Jeff Sessions, sénateur aux positions très dures en matière d'immigration illégale et personnalité controversée pour des propos racistes tenus il y a plusieurs décennies, a été choisi pour être ministre de la Justice de Donald Trump, auquel il apportera sa fine connaissance des mécanismes du pouvoir.

« Jeff a été un membre hautement respecté du ministère et du bureau du procureur de l'État d'Alabama. Jeff est très admiré par des experts du droit et par, en gros, tous ceux qui le connaissent », a indiqué M. Trump, dans un communiqué annonçant vendredi cette nomination.

À 69 ans, le natif de Selma représente son État d'Alabama au Sénat depuis 1997. Il s'y est notamment illustré en s'opposant à des projets, républicains comme démocrates, de régularisation de sans-papiers.

Cet homme politique diplômé en arts avant d'obliquer vers le droit, dont le ton mesuré contraste avec l'exubérance du président désigné, a vu sa fidélité récompensée : il avait été le premier sénateur à lui apporter son soutien durant la campagne.

« J'adhère avec enthousiasme à la vision du président désigné pour une "Amérique unique" et son engagement pour une justice équitable sous l'égide de la loi », a relevé ce père de trois enfants et grand-père sept fois, cité dans le communiqué.

Yeux clairs et cheveux blancs soigneusement coiffés sur le côté, M. Sessions est aussi favorable à une réduction des dépenses et à une approche ferme pour lutter contre la criminalité.

Mais des propos ouvertement racistes tenus dans les années 1980 poursuivent encore aujourd'hui l'homme au fort accent du sud.

En 1986, alors procureur fédéral en Alabama, il avait reproché à un avocat blanc de faire « honte à sa race » en défendant des clients noirs. Il avait plus tard reconnu avoir tenu ces propos.

Il se serait aussi adressé à un procureur noir en l'appelant « boy », un terme à très forte connotation raciste aux États-Unis, et aurait dit qu'il considérait les membres du Ku Klux Klan comme « OK, jusqu'à ce que je découvre qu'ils fumaient de l'herbe », a rapporté le New York Times.

Ces propos avaient été mentionnés lors d'une audition en 1986 devant le Sénat qui examinait sa candidature au poste de juge fédéral.
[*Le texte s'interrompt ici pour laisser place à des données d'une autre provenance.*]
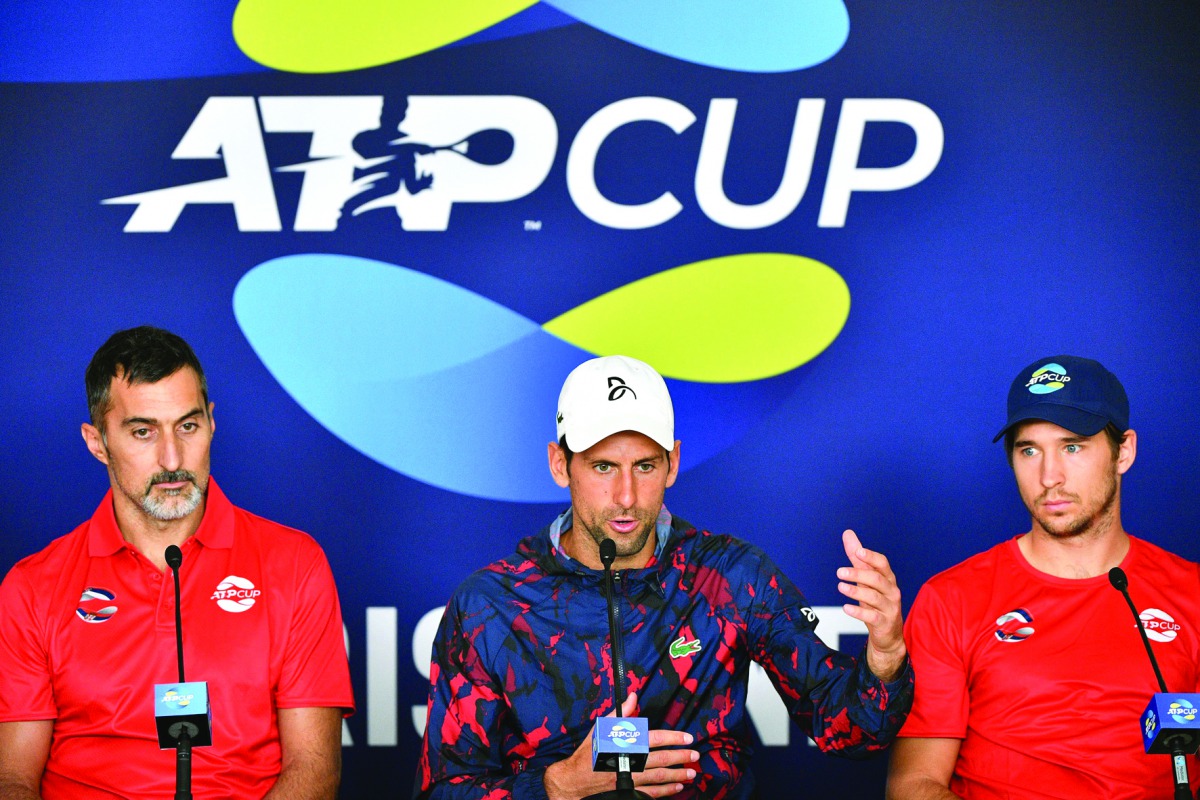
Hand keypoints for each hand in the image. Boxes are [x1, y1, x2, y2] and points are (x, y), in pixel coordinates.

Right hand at [543, 692, 698, 799]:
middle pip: (661, 759)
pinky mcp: (628, 793)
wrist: (574, 779)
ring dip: (677, 775)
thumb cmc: (589, 752)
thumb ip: (621, 714)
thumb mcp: (602, 728)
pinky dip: (666, 791)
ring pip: (659, 778)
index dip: (674, 738)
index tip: (688, 738)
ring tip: (692, 773)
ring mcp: (629, 780)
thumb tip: (633, 696)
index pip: (655, 739)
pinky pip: (651, 793)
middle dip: (681, 757)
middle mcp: (629, 762)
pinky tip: (676, 787)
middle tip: (695, 755)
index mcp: (625, 743)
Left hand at [837, 530, 906, 681]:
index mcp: (888, 578)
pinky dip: (859, 612)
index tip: (858, 551)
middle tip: (840, 571)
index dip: (871, 557)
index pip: (882, 564)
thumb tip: (848, 533)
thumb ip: (857, 558)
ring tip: (840, 587)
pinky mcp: (885, 623)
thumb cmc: (877, 602)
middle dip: (859, 573)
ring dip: (856, 591)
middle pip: (877, 579)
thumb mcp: (866, 579)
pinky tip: (846, 608)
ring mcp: (890, 608)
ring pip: (875, 597)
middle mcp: (891, 591)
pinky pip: (872, 616)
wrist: (888, 634)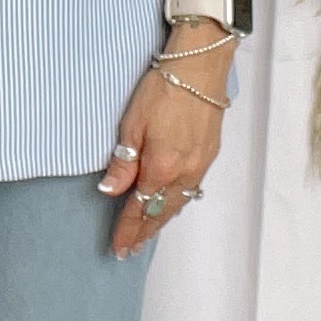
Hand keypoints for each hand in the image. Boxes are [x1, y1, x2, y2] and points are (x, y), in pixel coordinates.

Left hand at [98, 23, 232, 257]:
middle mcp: (183, 173)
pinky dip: (177, 204)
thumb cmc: (163, 89)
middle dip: (143, 232)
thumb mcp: (133, 122)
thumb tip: (111, 191)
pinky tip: (171, 206)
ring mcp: (199, 166)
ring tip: (147, 235)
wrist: (201, 68)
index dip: (127, 229)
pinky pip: (190, 190)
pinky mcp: (209, 155)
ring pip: (177, 204)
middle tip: (129, 251)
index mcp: (161, 167)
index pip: (139, 207)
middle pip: (160, 212)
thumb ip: (124, 161)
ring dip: (160, 221)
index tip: (117, 248)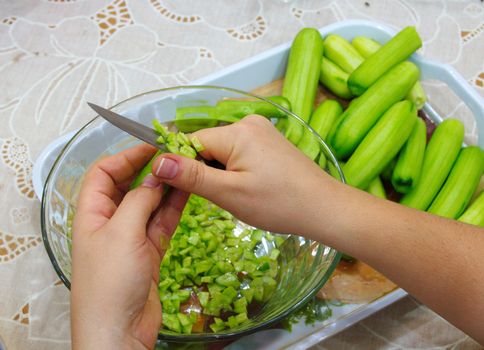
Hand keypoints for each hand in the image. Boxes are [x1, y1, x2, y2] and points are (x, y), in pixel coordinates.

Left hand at [71, 144, 188, 349]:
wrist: (120, 330)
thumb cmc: (110, 281)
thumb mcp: (122, 233)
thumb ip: (139, 200)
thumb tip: (156, 175)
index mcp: (92, 213)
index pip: (104, 173)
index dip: (126, 156)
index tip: (153, 144)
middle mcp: (110, 221)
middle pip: (129, 186)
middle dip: (150, 169)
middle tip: (175, 154)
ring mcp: (131, 236)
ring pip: (150, 203)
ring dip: (166, 186)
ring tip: (187, 168)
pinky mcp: (150, 250)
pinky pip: (162, 221)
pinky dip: (174, 207)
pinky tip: (188, 191)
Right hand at [150, 115, 339, 236]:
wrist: (324, 207)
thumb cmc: (279, 203)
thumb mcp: (229, 193)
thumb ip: (191, 176)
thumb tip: (157, 162)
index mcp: (237, 131)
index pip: (191, 142)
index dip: (185, 167)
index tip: (188, 191)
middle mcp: (248, 122)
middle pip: (207, 145)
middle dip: (206, 171)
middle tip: (223, 197)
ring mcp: (261, 130)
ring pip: (222, 151)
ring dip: (221, 173)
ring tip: (240, 194)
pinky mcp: (270, 141)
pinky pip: (239, 152)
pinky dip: (236, 170)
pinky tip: (250, 187)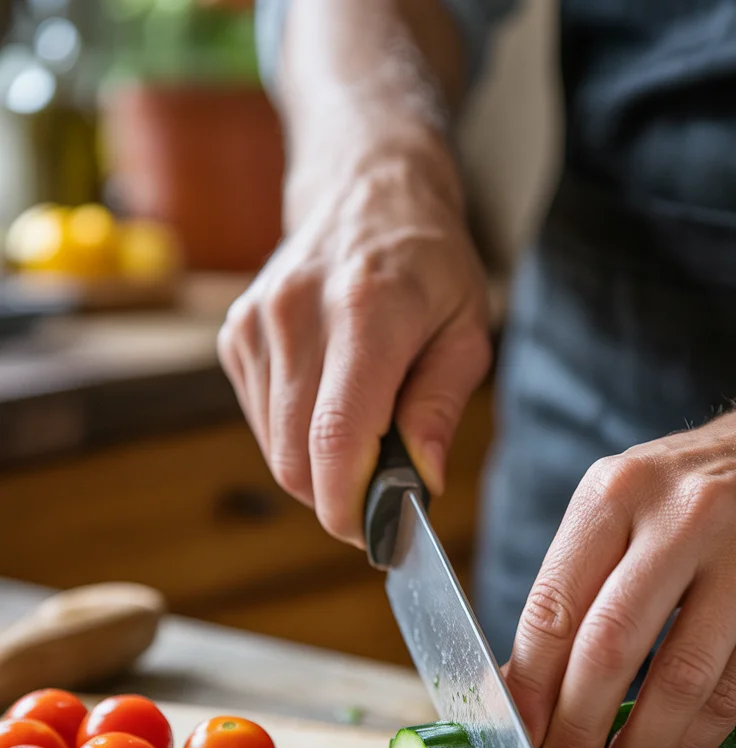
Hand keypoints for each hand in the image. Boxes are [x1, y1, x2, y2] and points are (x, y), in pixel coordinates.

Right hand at [217, 144, 490, 544]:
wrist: (365, 190)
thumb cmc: (429, 266)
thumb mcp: (467, 330)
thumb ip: (441, 408)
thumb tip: (419, 483)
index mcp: (368, 312)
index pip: (338, 438)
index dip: (351, 507)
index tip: (379, 536)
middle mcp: (298, 315)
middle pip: (297, 460)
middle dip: (339, 500)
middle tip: (383, 497)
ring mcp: (257, 324)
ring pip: (275, 451)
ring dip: (319, 471)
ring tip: (364, 437)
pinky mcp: (236, 336)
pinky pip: (262, 423)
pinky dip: (297, 438)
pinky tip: (330, 404)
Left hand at [505, 369, 735, 747]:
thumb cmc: (701, 496)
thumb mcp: (627, 509)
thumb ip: (577, 587)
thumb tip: (523, 684)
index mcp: (616, 493)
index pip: (554, 603)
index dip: (531, 684)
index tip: (519, 734)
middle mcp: (680, 516)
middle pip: (610, 644)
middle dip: (576, 725)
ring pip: (681, 677)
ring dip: (641, 745)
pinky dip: (698, 740)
Il avait réfuté l'utilisation du mot « boy » et balayé ses commentaires sur le KKK comme un trait d'humour ne pouvant être pris au sérieux.

De manière tout à fait inhabituelle, sa nomination avait été rejetée.

« Mes 15 ans passés à travailler pour le ministère de la Justice ont été extraordinairement satisfaisants. J'aime ce ministère, ses équipes et sa mission », a relevé M. Sessions, qui a servi dans l'armée de réserve des États-Unis de 1973 à 1986 et a été élu ministre de la Justice d'Alabama en 1995, jusqu'à son entrée au Sénat.

Pour prendre officiellement ses fonctions de ministre dans la future administration Trump, M. Sessions devra à nouveau passer devant le Sénat où il pourrait être une fois de plus questionné sur ces déclarations. Le Sénat est actuellement contrôlé par les républicains.

Son passé pourrait aussi refaire surface dans ses nouvelles fonctions, car sa nomination intervient à une période où les tensions raciales ont été ravivées par la mort de plusieurs Afro-Amériains non armés abattus par des policiers depuis l'été 2014.

Le sénateur texan Ted Cruz, ancien candidat à la présidence, a salué la « bonne nouvelle » de cette nomination « pour tous ceux qui vénèrent la Constitution et l'état de droit », se disant « confiant qu'il sera un ministre de la Justice exceptionnel ».

« Aucun sénateur n'a combattu plus durement les espoirs et les aspirations des Hispaniques, des immigrés, et des gens de couleur que le sénateur Sessions », a relevé dans un communiqué Luis V. Gutierrez, représentant de l'Illinois, estimant que le futur ministre « est le genre de personne qui va faire reculer le maintien de l'ordre, les droits civiques, les tribunaux (...) et effacer 50 ans de progrès ».

Le directeur de la puissante association américaine de défense des libertés ACLU, Anthony D. Romero, a prévenu dans un communiqué que les positions du sénateur « sur les droits de la communauté LGBT, la peine capitale, le droit à l'avortement et l'autorité présidentielle en temps de guerre ont été contestées par l'ACLU et d'autres organisations de protection des droits ».